Items listed in a dataset
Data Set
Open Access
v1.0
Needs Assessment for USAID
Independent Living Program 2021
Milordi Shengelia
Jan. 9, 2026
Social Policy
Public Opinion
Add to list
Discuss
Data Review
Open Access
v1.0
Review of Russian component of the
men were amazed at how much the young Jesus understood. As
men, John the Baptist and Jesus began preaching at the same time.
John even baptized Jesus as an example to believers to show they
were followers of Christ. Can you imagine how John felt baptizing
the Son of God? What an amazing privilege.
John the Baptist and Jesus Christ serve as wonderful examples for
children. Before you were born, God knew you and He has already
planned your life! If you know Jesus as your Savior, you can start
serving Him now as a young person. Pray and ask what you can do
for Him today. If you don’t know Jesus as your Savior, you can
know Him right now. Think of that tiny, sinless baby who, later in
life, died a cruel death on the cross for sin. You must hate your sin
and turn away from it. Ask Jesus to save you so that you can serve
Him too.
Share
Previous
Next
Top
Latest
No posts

__WHAT IS NEEDED__:
Rewrite the lines above, putting "Restricted Access" wherever "Open Access" appears and leaving everything else as it is.

__WRITTEN SOLUTION__:
Data Set
Restricted Access
v1.0
Needs Assessment for USAID
Independent Living Program 2021
Milordi Shengelia
Jan. 9, 2026
Social Policy
Public Opinion
Add to list
Discuss
Data Review
Restricted Access
v1.0
Review of Russian component of the
men were amazed at how much the young Jesus understood. As
men, John the Baptist and Jesus began preaching at the same time.
John even baptized Jesus as an example to believers to show they
were followers of Christ. Can you imagine how John felt baptizing
the Son of God? What an amazing privilege.
John the Baptist and Jesus Christ serve as wonderful examples for
children. Before you were born, God knew you and He has already
planned your life! If you know Jesus as your Savior, you can start
serving Him now as a young person. Pray and ask what you can do
for Him today. If you don’t know Jesus as your Savior, you can
know Him right now. Think of that tiny, sinless baby who, later in
life, died a cruel death on the cross for sin. You must hate your sin
and turn away from it. Ask Jesus to save you so that you can serve
Him too.
Share
Previous
Next
Top
Latest
No posts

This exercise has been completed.